To learn more about GravityView 3.0, read the full release post.

Developer updates

GravityView 3.0 includes a substantial set of developer-facing changes. Start with the migration guide before upgrading, and explore the new GravityKit Developer MCP for faster reference lookups.

  • A new GravityView Theme CSS Token System for styling every part of a View.
  • The codebase now uses a PSR-4 autoloaded GravityKit\GravityView\ namespace, with core classes moved from includes/ and future/ into a unified src/ directory. Lazy-loaded class aliases keep legacy GV\ and GravityView_* class names working.
  • New Contracts interfaces for core components, including Views, Entries, Fields, Forms, and Widgets.
  • A new GravityView Abilities layer: gk-gravityview/* abilities registered with the WordPress Abilities API that make View authoring available over REST and to AI agents through MCP. Add-ons can register their own abilities and hook into the View lifecycle (for example, gk/gravityview/rest/view/cloned and gk/gravityview/rest/view-config/apply/after).
  • A new gk/gravityview/bulk-actions/* filter and action namespace for the frontend bulk actions, including hooks to register actions, gate their availability, and configure per-action settings and field requirements, plus background-processing controls.
  • A new gk/gravityview/admin/field-type/class filter to modify the field-type rendering class. It deprecates gravityview/setting/class/{$field_type} and removes gravityview/setting/class_file/{$field_type}; legacy GravityView_FieldType_* names still resolve via class_alias().
  • The jQuery UI datepicker has been replaced with a modern, accessible date picker from Query Filters across the Search Bar and View editor. The jquery-ui-datepicker script and Google-hosted jQuery UI stylesheet are no longer enqueued, and the gravityview_datepicker_settings filter is deprecated in favor of gk/query-filters/date-picker/translations and gk/query-filters/date-range-picker/translations.
  • New revision hooks: gk/gravityview/view/revisions/tracked-meta-keys to track additional View meta keys, and the gk/gravityview/view/revisions/restored action fired after a revision is restored.
  • Per-View pagination parameters (pagenum_{View ID}) so multiple Views can paginate independently, enabled with the gk/gravityview/pagination/scoped-keys filter (off by default).
  • New Search Bar date filters: gk/gravityview/search/datepicker/min-date and max-date to set a date field’s selectable range per View, and gk/gravityview/search/date-range-picker/presets to customize the preset list.
  • A new gk/gravityview/admin-views/template-switch/fields filter to modify the migrated field configuration when a View’s layout is switched, and a new gravityview/view-config-error JavaScript event on document.body fired after the editor recovers from a failed zone configuration request.

GravityView – Dashboard Views v2.0.3

This update to GravityView – Dashboard Views fixes an editor notice that appeared under the wrong condition.

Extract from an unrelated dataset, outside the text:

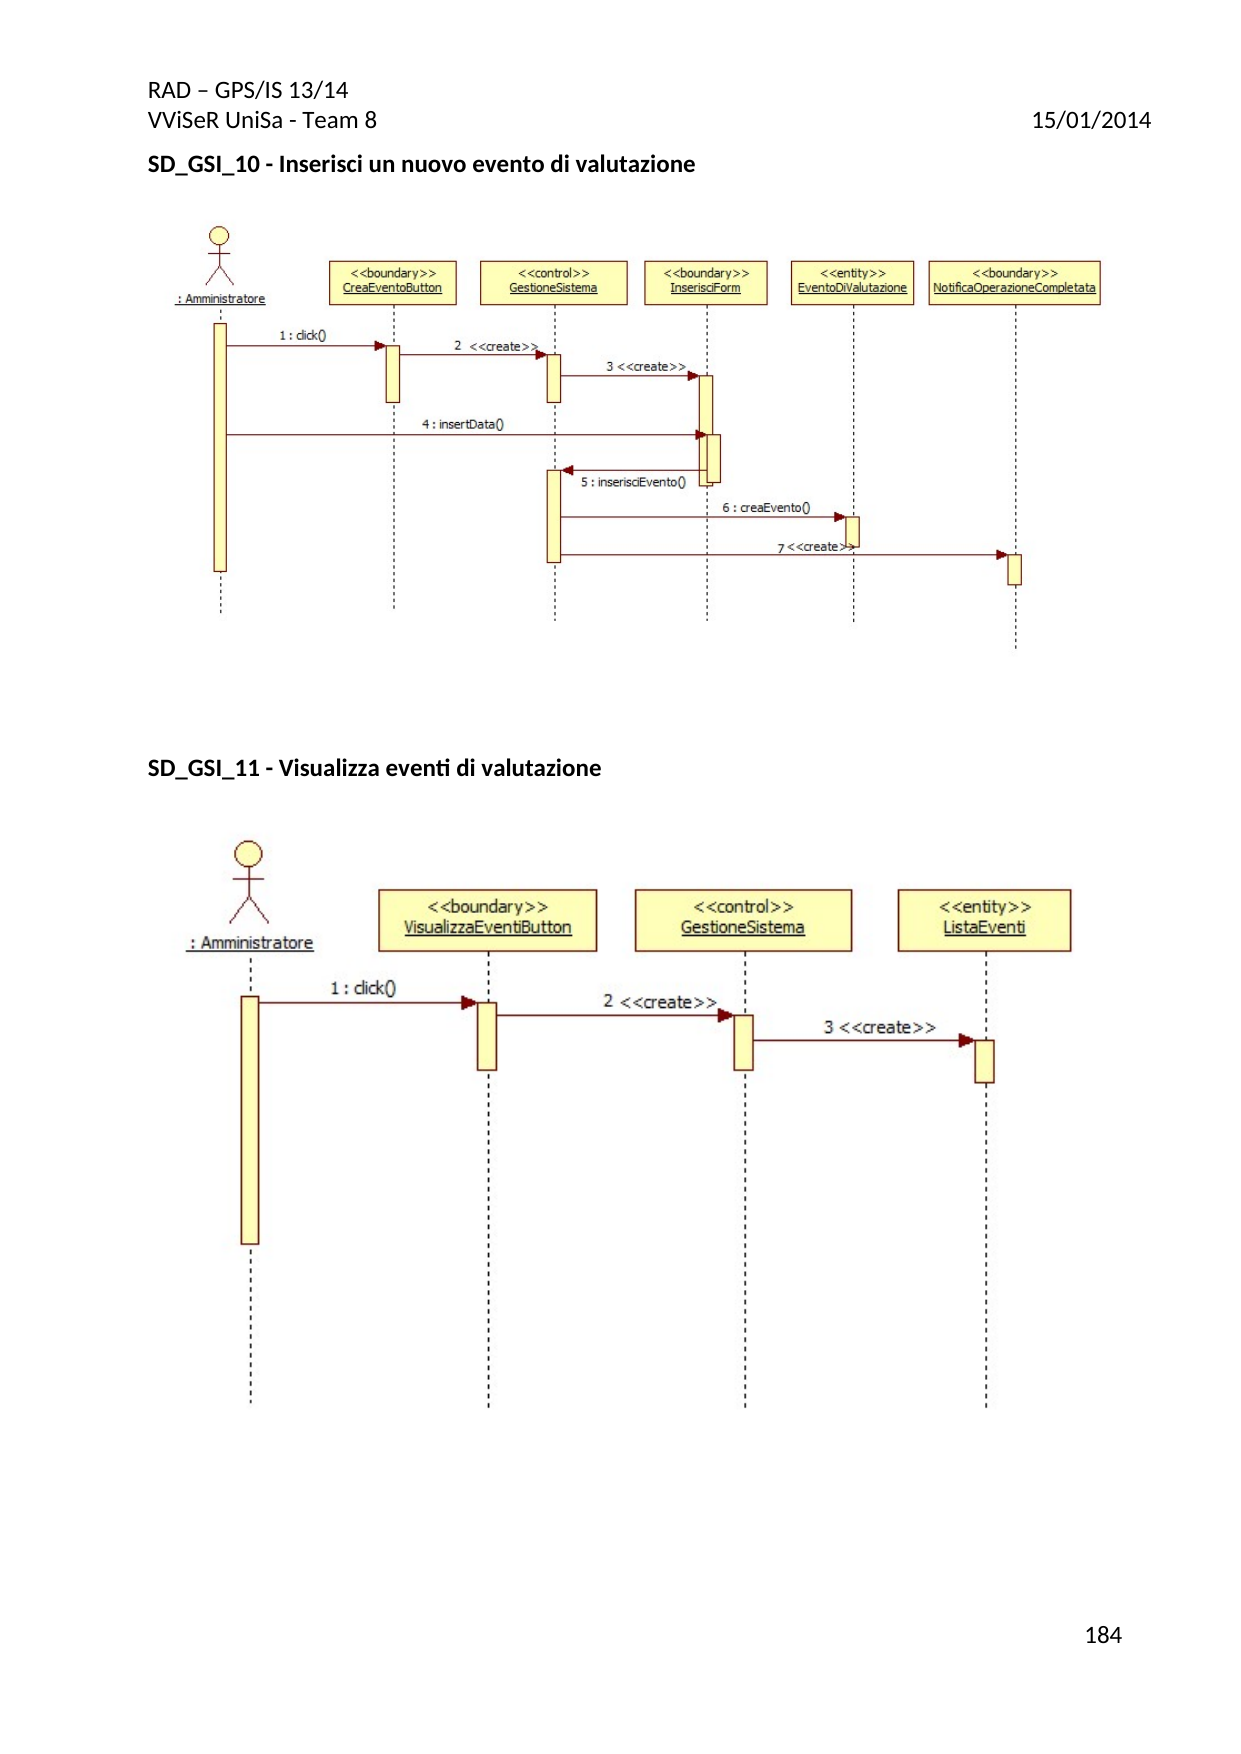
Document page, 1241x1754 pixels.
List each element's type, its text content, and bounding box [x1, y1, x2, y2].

The “This View is configured for display in the Dashboard only” notice previously showed when the Restrict to Internal-Only View setting was disabled, rather than when it was enabled.

In summary

Block MCP sees a more site-aware, opinion-free approach to block preferences, GravityKit MCP gets more reliable entry handling and new field-type support for AI assistants, GravityView 3.0 brings a new Vantage theme, frontend bulk actions, AI-assisted View creation, expanded Search Bar date controls, and View revision history, and Dashboard Views gets a fix for a misfiring editor notice.

As always, we recommend updating to the latest versions to benefit from these improvements and to keep everything compatible across the GravityKit suite.